***Warning – this article contains spoilers***
There are two movies within La La Land, the prohibitive front runner for Best Picture at the 89th Academy Awards. The first ends with Mia (Emma Stone) and Sebastian (Ryan Reynolds) sitting on a park bench, past the exit threshold of their relationship but still on the precipice of the unknown futures their careers — their dreams — will bring. Sebastian says something vague about their relationship prospects, a “We’ll see,” and the film ends there. This truncated version of La La Land is still a love story between dreamers and dreams, but it searches for answers instead of providing them, and is still ultimately hopeful – or undecided, at least – about a casual relationship between personal ambition and the costs of such.
The second — and, it should be noted, actual — La La Land is about twenty minutes longer, and answers Seb’s question. In an artful and moving epilogue set five years in the future, “We’ll see” becomes “Let’s see.” Mia aced her audition and is now a legitimate movie star. Seb has moved on from his band and finally opened his club, under a name chosen by Mia years before. In addition to her remarkable professional success, Mia is a happily married mother. Sebastian…well, Sebastian has his club.
When Mia and her husband happen into that club by chance after dinner, her eyes meet Seb’s. Realities shift, as the epilogue assumes form of a short film showing us what could have been. In it, Sebastian follows Mia to Paris, where she films her star-making role. In this false reality — and this is important — not much changes for Mia. She still becomes a star, still ends up with the husband, house, and child, only it’s Sebastian by her side. Sebastian, however, doesn’t seem to have met any of his career goals; the audience doesn’t see Sebastian the club owner in these ethereal “memories.”
Of course, version two here is the only La La Land that exists, and it’s the only La La Land contending for the industry’s top prize. If you prefer love stories between two people instead of love stories between a person and their art, you could stop the film before it’s final temporal leap, but you’d be missing the most emotionally resonant sequence, and the only bit of La La Land with an argument to make.
It has become very popular and lazy to note Hollywood’s affinity for movies about Hollywood. This is an attack that misses its mark in two ways. First, Hollywood, like any sizable, shapeless entity, is not truly a monolith. Second, an audience substantially larger than just Hollywood enjoys movies about Hollywood. The nostalgic element of La La Land, a seemingly innocuous and romantic story about beautiful people finding one another in a harsh but equally beautiful environment, is extremely marketable. This makes the epilogue, which pointedly subverts the bulk of the preceding film, even more jarring.
The film’s coda does not need to exist — which is not the same as saying it doesn’t have value. The last twenty minutes of La La Land are impossibly well-crafted and poignant. Still, the mere existence of the excerpt suggests a message packaged within. That message is two-fold: first, that dreams and ambitions inflict a personal cost, as relationships that occupy a giant, impossible space in the present are later on relegated in memories to fun diversions or missed opportunities, and second, that dreams, when realized, are worth the costs they incur. The wistful home videos in the epilogue, combined with the stark contrast presented by the reality of the film’s events, suggest that humans have limited capacities for focus, for caring, for love.

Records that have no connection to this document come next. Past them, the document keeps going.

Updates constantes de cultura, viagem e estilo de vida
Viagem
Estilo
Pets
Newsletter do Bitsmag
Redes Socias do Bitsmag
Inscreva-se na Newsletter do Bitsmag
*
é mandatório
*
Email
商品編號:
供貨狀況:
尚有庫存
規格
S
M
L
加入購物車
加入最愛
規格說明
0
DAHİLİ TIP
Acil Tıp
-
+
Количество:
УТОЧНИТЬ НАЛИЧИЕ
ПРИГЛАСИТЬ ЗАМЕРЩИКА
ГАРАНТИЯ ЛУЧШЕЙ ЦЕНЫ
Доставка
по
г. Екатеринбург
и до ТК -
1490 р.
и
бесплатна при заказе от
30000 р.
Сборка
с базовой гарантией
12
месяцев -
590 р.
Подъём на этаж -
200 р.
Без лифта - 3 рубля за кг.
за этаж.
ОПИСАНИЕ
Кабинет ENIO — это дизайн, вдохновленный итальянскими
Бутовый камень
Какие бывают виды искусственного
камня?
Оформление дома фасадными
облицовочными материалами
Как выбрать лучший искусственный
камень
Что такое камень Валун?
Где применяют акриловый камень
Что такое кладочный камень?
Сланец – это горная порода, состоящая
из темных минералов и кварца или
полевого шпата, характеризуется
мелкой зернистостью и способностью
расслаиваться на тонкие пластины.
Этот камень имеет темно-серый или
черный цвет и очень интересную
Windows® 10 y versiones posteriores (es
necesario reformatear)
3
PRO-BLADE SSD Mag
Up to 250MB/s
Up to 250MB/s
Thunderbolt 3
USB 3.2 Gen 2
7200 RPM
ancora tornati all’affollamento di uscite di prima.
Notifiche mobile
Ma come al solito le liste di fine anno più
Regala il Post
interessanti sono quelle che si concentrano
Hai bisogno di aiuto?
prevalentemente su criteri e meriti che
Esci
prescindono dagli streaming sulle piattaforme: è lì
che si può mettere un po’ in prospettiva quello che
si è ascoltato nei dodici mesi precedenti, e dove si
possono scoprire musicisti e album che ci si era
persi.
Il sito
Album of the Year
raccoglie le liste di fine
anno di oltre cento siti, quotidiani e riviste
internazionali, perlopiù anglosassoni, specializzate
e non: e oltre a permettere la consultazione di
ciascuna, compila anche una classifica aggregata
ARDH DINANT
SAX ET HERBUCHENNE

Strangely, given the tone of the film, La La Land disagrees that what these characters lost in the film outweighs what they gained. Sebastian seems shaken by Mia’s presence in his club, and the two share rueful glances. Sebastian, in particular, adopts sort of a hangdog posture during their unspoken encounter. However, what the audience sees — a happy Mia who quickly returns to reality and leaves the club after one song, and a successful Sebastian who ends the film with a wry smile — seems to suggest the opposite: that all the singing and dancing and romance that occupies the bulk of La La Land was always less substantive than it seemed, that this film was always about two individuals searching for fulfillment, but never in one another. That part of being human is building personal histories littered with footnotes that once seemed like entire chapters.
A question worth asking, as La La Land will almost certainly take home some gold even if it doesn’t win Best Picture, is how this film would play if it traded its magical Hollywood setting for a less romantic milieu. If Seb and Mia were insurance executives in Hartford, politicians in Washington, or Bankers in New York instead of artists in La La Land, the film would likely end on that park bench, retaining some hope for the couple’s romantic future. Without all the idealism we attach to artistry, this story — at its core about two people who sacrifice love at the altar of their ambition — would be closer to something tragic. It would be no less artful, but trading love for the corner office is qualitatively different than trading one passion for another. And, as you’ve heard, Hollywood loves nothing more than a movie about Hollywood.